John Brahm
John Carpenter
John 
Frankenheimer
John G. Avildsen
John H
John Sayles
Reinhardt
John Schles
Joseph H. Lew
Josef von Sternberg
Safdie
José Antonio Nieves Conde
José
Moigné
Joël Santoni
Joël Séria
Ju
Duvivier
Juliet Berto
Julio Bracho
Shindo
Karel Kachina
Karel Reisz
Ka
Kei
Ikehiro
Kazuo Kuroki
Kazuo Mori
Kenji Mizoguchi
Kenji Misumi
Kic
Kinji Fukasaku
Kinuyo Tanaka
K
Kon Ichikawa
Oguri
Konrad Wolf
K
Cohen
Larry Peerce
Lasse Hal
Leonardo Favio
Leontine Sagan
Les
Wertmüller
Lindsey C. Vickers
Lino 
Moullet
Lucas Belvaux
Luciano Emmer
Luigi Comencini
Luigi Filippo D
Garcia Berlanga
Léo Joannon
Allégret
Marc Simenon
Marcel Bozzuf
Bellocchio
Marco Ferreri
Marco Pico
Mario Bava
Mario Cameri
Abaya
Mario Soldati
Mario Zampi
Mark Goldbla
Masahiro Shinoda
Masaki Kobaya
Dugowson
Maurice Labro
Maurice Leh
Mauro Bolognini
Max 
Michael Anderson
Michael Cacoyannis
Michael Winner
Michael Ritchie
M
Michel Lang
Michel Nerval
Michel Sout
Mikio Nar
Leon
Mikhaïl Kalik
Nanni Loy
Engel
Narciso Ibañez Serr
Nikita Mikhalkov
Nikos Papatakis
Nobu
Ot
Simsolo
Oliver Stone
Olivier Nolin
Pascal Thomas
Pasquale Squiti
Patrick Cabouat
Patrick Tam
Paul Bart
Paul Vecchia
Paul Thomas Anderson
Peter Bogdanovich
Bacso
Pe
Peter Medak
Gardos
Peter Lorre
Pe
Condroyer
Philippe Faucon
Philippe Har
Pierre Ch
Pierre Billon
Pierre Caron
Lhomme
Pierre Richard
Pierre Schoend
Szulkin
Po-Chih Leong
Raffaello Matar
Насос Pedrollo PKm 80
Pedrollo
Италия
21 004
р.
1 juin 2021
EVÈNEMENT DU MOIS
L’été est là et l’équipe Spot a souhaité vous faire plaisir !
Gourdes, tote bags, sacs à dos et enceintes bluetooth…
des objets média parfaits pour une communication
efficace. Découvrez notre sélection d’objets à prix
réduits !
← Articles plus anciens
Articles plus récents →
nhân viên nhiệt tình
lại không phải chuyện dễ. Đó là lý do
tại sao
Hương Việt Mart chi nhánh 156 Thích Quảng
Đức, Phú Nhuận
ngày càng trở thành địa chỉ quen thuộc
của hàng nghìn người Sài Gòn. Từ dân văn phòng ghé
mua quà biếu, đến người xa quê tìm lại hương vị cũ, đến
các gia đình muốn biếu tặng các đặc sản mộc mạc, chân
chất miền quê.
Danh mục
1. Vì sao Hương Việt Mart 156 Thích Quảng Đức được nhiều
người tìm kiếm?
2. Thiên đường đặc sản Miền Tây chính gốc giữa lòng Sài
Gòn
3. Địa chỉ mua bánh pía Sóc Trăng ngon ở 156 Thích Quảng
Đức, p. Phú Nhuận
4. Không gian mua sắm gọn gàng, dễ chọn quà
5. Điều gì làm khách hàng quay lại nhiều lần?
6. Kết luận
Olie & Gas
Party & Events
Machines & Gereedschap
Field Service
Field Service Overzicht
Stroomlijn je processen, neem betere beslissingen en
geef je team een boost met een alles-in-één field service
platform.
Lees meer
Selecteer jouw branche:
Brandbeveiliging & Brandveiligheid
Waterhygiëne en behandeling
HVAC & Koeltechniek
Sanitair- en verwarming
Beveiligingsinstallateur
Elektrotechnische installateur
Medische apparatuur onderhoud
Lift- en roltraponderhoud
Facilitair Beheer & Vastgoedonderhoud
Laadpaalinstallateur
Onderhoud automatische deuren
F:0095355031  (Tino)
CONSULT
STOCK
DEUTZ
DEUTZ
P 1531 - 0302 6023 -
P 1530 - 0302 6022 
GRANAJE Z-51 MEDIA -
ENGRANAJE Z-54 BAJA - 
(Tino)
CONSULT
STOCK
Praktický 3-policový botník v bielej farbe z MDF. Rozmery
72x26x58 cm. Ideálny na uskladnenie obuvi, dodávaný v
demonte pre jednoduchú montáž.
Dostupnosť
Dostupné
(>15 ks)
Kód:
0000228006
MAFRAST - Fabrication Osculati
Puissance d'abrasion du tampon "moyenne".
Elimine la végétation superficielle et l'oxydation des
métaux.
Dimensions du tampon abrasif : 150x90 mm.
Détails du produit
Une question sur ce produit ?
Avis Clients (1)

• [WHAT IS EXPECTED] Having gone through the data above, repeat it exactly.

• [ANSWER SPACE]
John Brahm
John Carpenter
John 
Frankenheimer
John G. Avildsen
John H
John Sayles
Reinhardt
John Schles
Joseph H. Lew
Josef von Sternberg
Safdie
José Antonio Nieves Conde
José
Moigné
Joël Santoni
Joël Séria
Ju
Duvivier
Juliet Berto
Julio Bracho
Shindo
Karel Kachina
Karel Reisz
Ka
Kei
Ikehiro
Kazuo Kuroki
Kazuo Mori
Kenji Mizoguchi
Kenji Misumi
Kic
Kinji Fukasaku
Kinuyo Tanaka
K
Kon Ichikawa
Oguri
Konrad Wolf
K
Cohen
Larry Peerce
Lasse Hal
Leonardo Favio
Leontine Sagan
Les
Wertmüller
Lindsey C. Vickers
Lino 
Moullet
Lucas Belvaux
Luciano Emmer
Luigi Comencini
Luigi Filippo D
Garcia Berlanga
Léo Joannon
Allégret
Marc Simenon
Marcel Bozzuf
Bellocchio
Marco Ferreri
Marco Pico
Mario Bava
Mario Cameri
Abaya
Mario Soldati
Mario Zampi
Mark Goldbla
Masahiro Shinoda
Masaki Kobaya
Dugowson
Maurice Labro
Maurice Leh
Mauro Bolognini
Max 
Michael Anderson
Michael Cacoyannis
Michael Winner
Michael Ritchie
M
Michel Lang
Michel Nerval
Michel Sout
Mikio Nar
Leon
Mikhaïl Kalik
Nanni Loy
Engel
Narciso Ibañez Serr
Nikita Mikhalkov
Nikos Papatakis
Nobu
Ot
Simsolo
Oliver Stone
Olivier Nolin
Pascal Thomas
Pasquale Squiti
Patrick Cabouat
Patrick Tam
Paul Bart
Paul Vecchia
Paul Thomas Anderson
Peter Bogdanovich
Bacso
Pe
Peter Medak
Gardos
Peter Lorre
Pe
Condroyer
Philippe Faucon
Philippe Har
Pierre Ch
Pierre Billon
Pierre Caron
Lhomme
Pierre Richard
Pierre Schoend
Szulkin
Po-Chih Leong
Raffaello Matar
Насос Pedrollo PKm 80
Pedrollo
Италия
21 004
р.
1 juin 2021
EVÈNEMENT DU MOIS
L’été est là et l’équipe Spot a souhaité vous faire plaisir !
Gourdes, tote bags, sacs à dos et enceintes bluetooth…
des objets média parfaits pour une communication
efficace. Découvrez notre sélection d’objets à prix
réduits !
← Articles plus anciens
Articles plus récents →
nhân viên nhiệt tình
lại không phải chuyện dễ. Đó là lý do
tại sao
Hương Việt Mart chi nhánh 156 Thích Quảng
Đức, Phú Nhuận
ngày càng trở thành địa chỉ quen thuộc
của hàng nghìn người Sài Gòn. Từ dân văn phòng ghé
mua quà biếu, đến người xa quê tìm lại hương vị cũ, đến
các gia đình muốn biếu tặng các đặc sản mộc mạc, chân
chất miền quê.
Danh mục
1. Vì sao Hương Việt Mart 156 Thích Quảng Đức được nhiều
người tìm kiếm?
2. Thiên đường đặc sản Miền Tây chính gốc giữa lòng Sài
Gòn
3. Địa chỉ mua bánh pía Sóc Trăng ngon ở 156 Thích Quảng
Đức, p. Phú Nhuận
4. Không gian mua sắm gọn gàng, dễ chọn quà
5. Điều gì làm khách hàng quay lại nhiều lần?
6. Kết luận
Olie & Gas
Party & Events
Machines & Gereedschap
Field Service
Field Service Overzicht
Stroomlijn je processen, neem betere beslissingen en
geef je team een boost met een alles-in-één field service
platform.
Lees meer
Selecteer jouw branche:
Brandbeveiliging & Brandveiligheid
Waterhygiëne en behandeling
HVAC & Koeltechniek
Sanitair- en verwarming
Beveiligingsinstallateur
Elektrotechnische installateur
Medische apparatuur onderhoud
Lift- en roltraponderhoud
Facilitair Beheer & Vastgoedonderhoud
Laadpaalinstallateur
Onderhoud automatische deuren
F:0095355031  (Tino)
CONSULT
STOCK
DEUTZ
DEUTZ
P 1531 - 0302 6023 -
P 1530 - 0302 6022 
GRANAJE Z-51 MEDIA -
ENGRANAJE Z-54 BAJA - 
(Tino)
CONSULT
STOCK
Praktický 3-policový botník v bielej farbe z MDF. Rozmery
72x26x58 cm. Ideálny na uskladnenie obuvi, dodávaný v
demonte pre jednoduchú montáž.
Dostupnosť
Dostupné
(>15 ks)
Kód:
0000228006
MAFRAST - Fabrication Osculati
Puissance d'abrasion du tampon "moyenne".
Elimine la végétation superficielle et l'oxydation des
métaux.
Dimensions du tampon abrasif : 150x90 mm.
Détails du produit
Une question sur ce produit ?
Avis Clients (1)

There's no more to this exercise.